Although visitor spending in surrounding communities is the most obvious economic impact of wilderness areas, the designation of wilderness areas also attracts new residents and businesses, creates a high number of jobs in recreation-based industries, increases the tax base and has long term benefits for industries such as commercial fisheries. The influx of new residents and businesses can also change a community’s culture, cause a housing shortage and increase crime congestion and crime.
A review of the now quite extensive economics literature on the value of open space, this study covers more than 60 articles published in the past 25 years that use the various methodologies. The analysis focuses primarily on the value of open space in and around urbanized areas, including parks, greenbelts, natural areas and wildlife habitats, wetlands, and farmland.
The authors estimated the economic value of 17 ecosystem services for 16 biomes, based on published studies and a few original calculations. For the entire biosphere, the value (most of which is outside the market) is estimated to be between $16 and 54 trillion/year (1997 U.S. dollars), with an average of $33 trillion/year. Because of the nature of the uncertainties, this must be considered a minimum estimate.
This study underscores the economic value of clean water in the Laurel Highlands region and illustrates the return on the environment that comes from restoration and conservation projects. Restoring damaged streams, conserving natural habitats, and preserving drinkable and recreationally useful water all provide economic benefit to the region.
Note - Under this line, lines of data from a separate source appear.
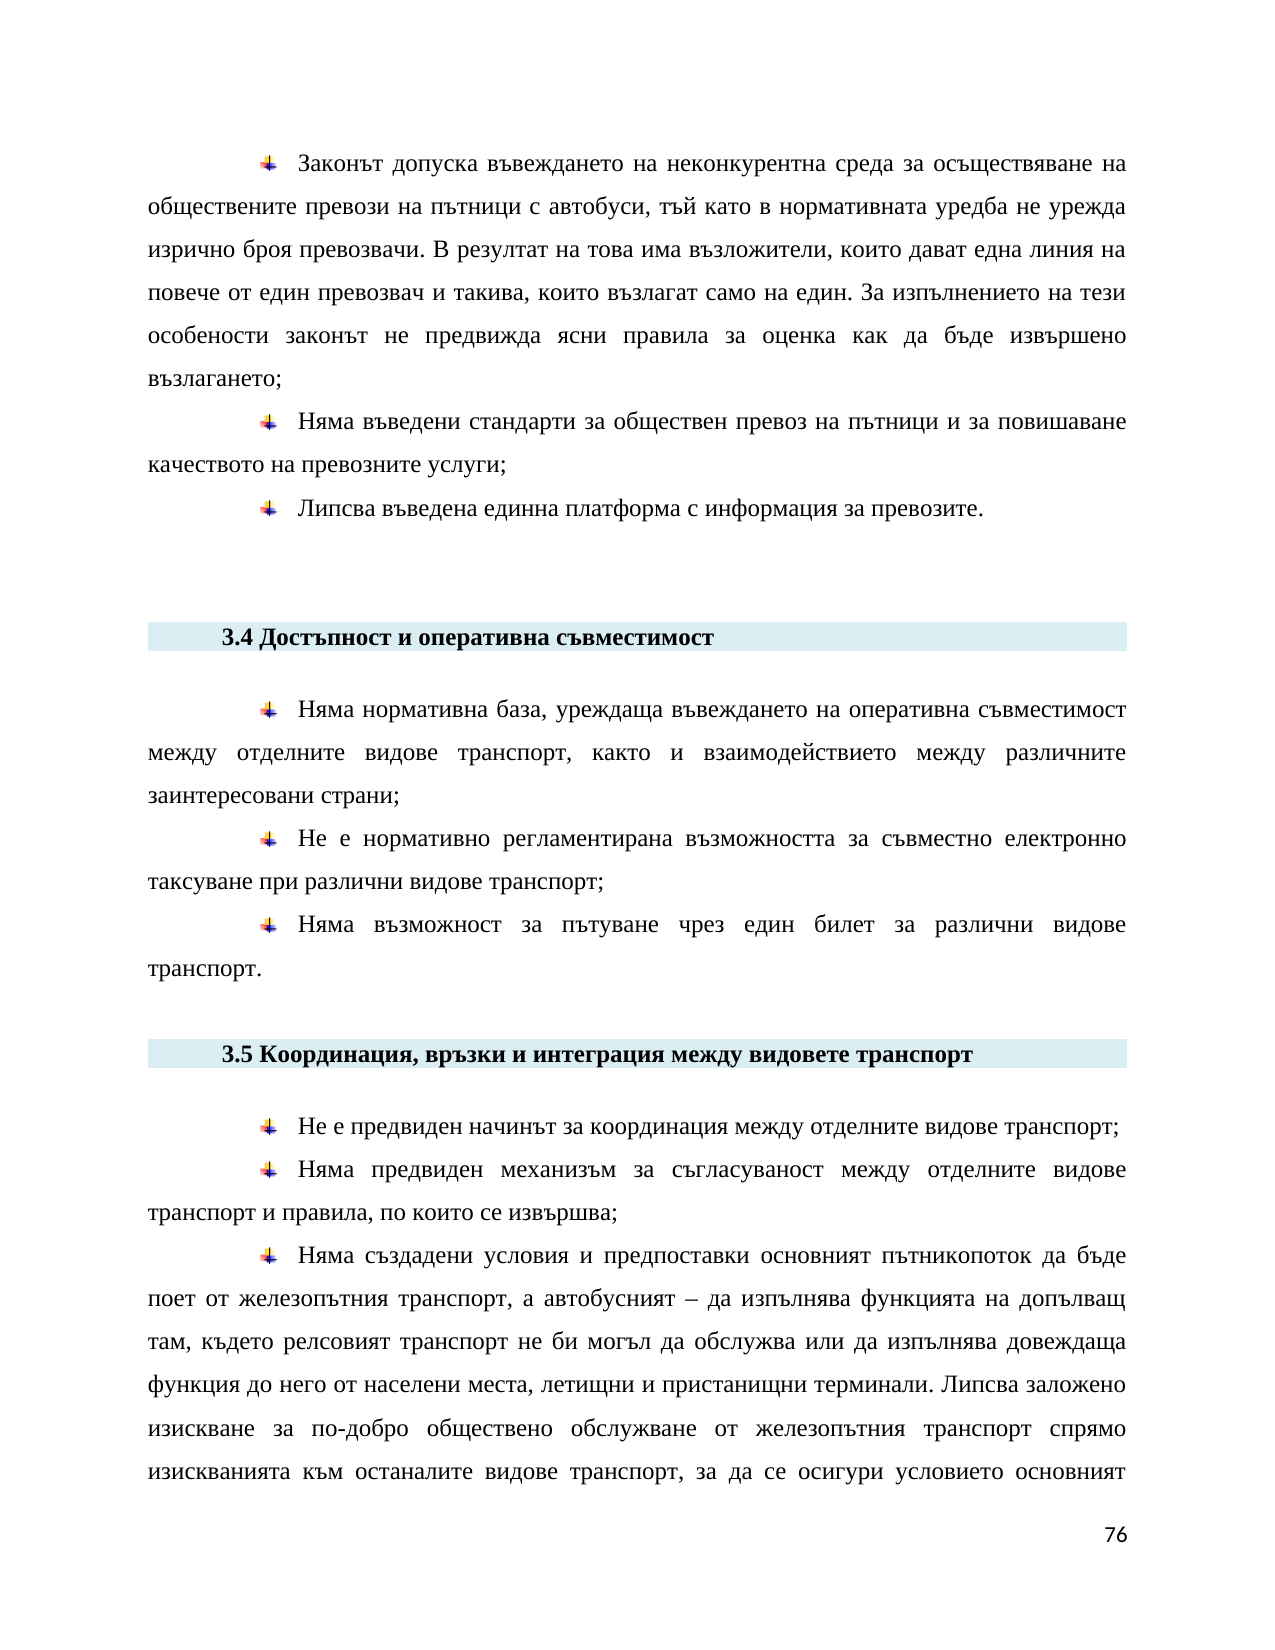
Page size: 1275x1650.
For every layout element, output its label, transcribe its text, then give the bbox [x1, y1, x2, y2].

picture [260, 916, 277, 933]
picture [260, 1117, 277, 1135]
picture [260, 154, 277, 171]
picture [260, 830, 277, 847]
list Няма въведени стандарти за обществен превоз на пътници и за повишаване качеството на превозните услуги; [148, 406, 1127, 478]
list Липсва въведена единна платформа с информация за превозите. [148, 493, 1127, 521]
text 3.4 Достъпност и оперативна съвместимост [148, 622, 1127, 651]
picture [260, 700, 277, 718]
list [148, 1240, 1127, 1484]
list Няма предвиден механизъм за съгласуваност между отделните видове транспорт и правила, по които се извършва; [148, 1154, 1127, 1226]
list Не е нормативно регламентирана възможността за съвместно електронно таксуване при различни видове транспорт; [148, 823, 1127, 895]
picture [260, 499, 277, 516]
list Законът допуска въвеждането на неконкурентна среда за осъществяване на обществените превози на пътници с автобуси, тъй като в нормативната уредба не урежда изрично броя превозвачи. В резултат на това има възложители, които дават една линия на повече от един превозвач и такива, които възлагат само на един. За изпълнението на тези особености законът не предвижда ясни правила за оценка как да бъде извършено възлагането; [148, 148, 1127, 392]
picture [260, 1246, 277, 1264]
picture [260, 413, 277, 430]
list Няма нормативна база, уреждаща въвеждането на оперативна съвместимост между отделните видове транспорт, както и взаимодействието между различните заинтересовани страни; [148, 694, 1127, 809]
list Не е предвиден начинът за координация между отделните видове транспорт; [148, 1111, 1127, 1139]
list Няма възможност за пътуване чрез един билет за различни видове транспорт. [148, 909, 1127, 981]
picture [260, 1160, 277, 1178]
text 3.5 Координация, връзки и интеграция между видовете транспорт [148, 1039, 1127, 1068]
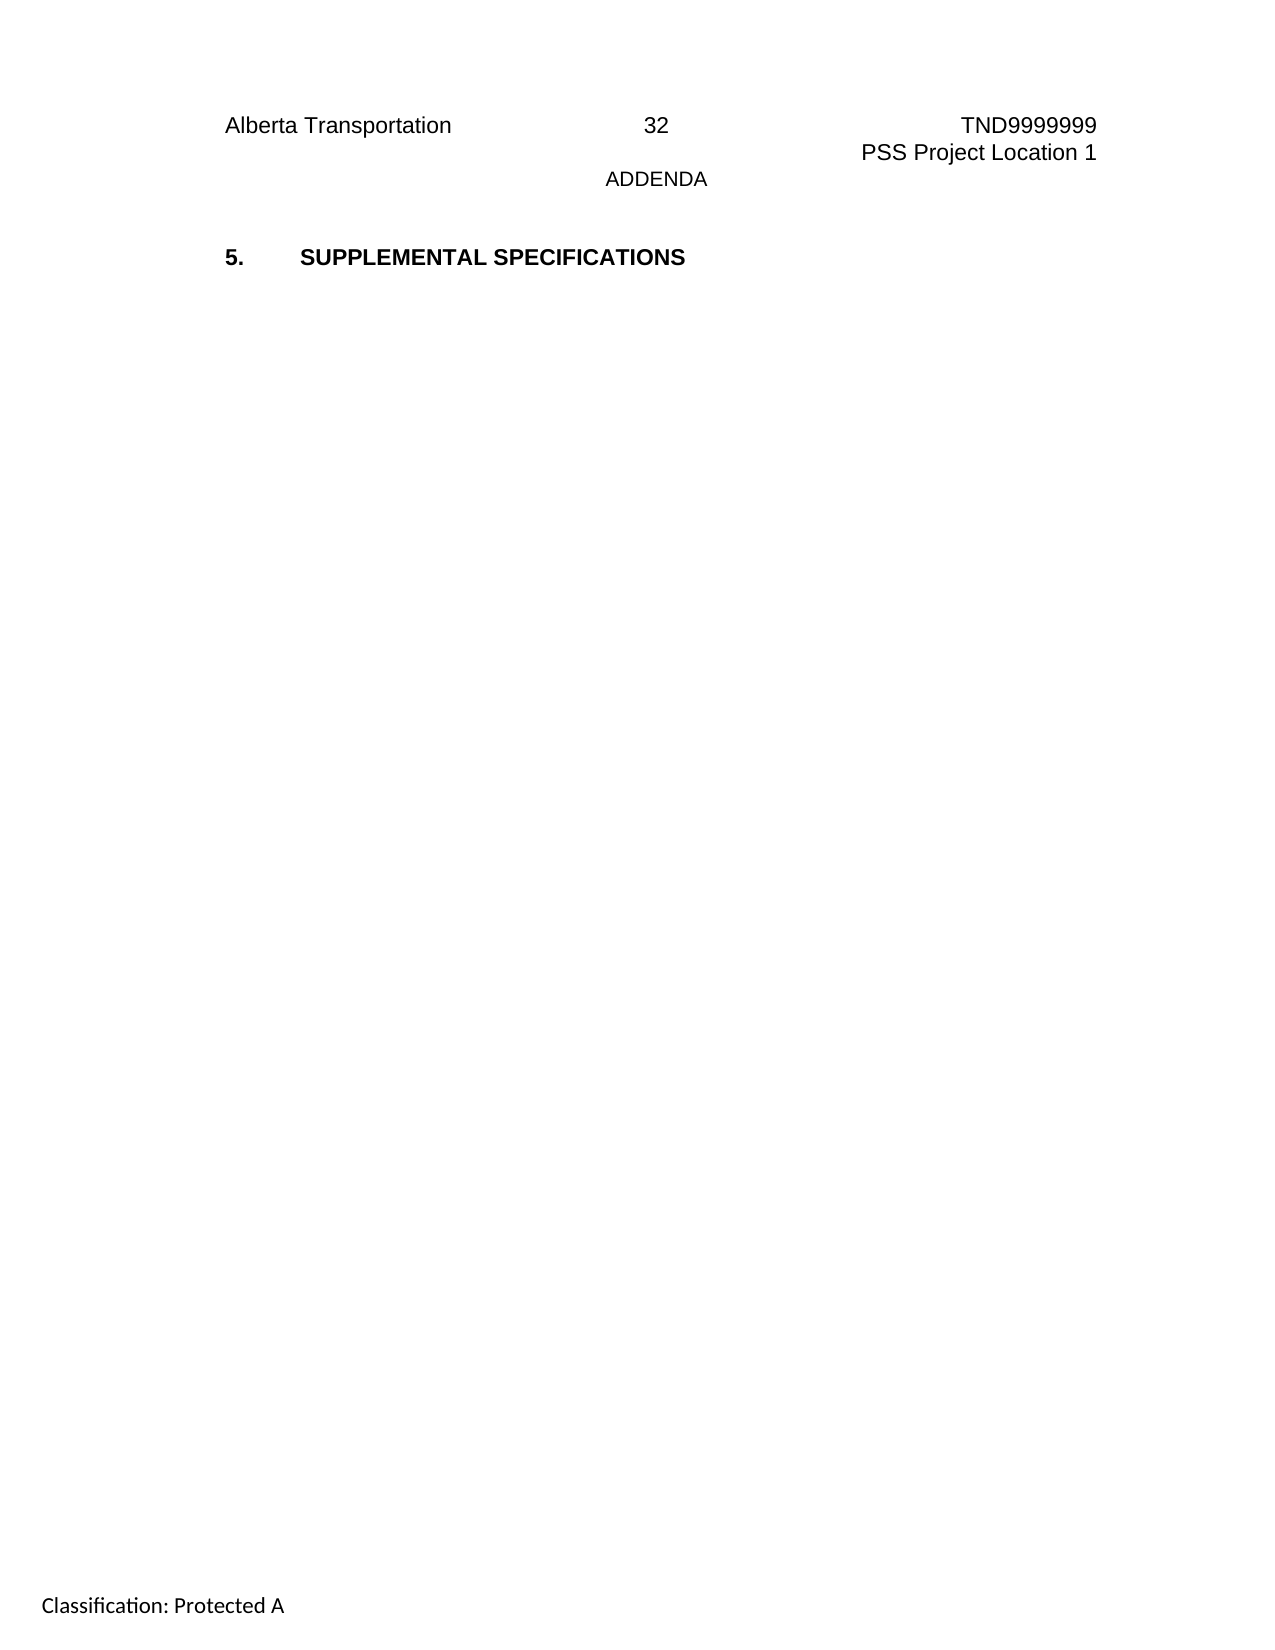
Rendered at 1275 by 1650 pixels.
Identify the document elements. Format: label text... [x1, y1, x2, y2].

Incorporating these benefits into policy and funding decisions will help create an environment in which both the economy and the watersheds can thrive.
This provides the results of a study that quantified the annual value of New Jersey’s natural resources and its present value, the amount of money that would need to be invested now to generate an equal level of annual monetary benefits. The total value of New Jersey’s natural capital is about $20 billion per year (present value: $680 billion). It provides services worth between $8.6 and $19.8 billion (present value: $288-660 billion) and goods worth between $2.8 and $9.7 billion (present value: $93-322 billion).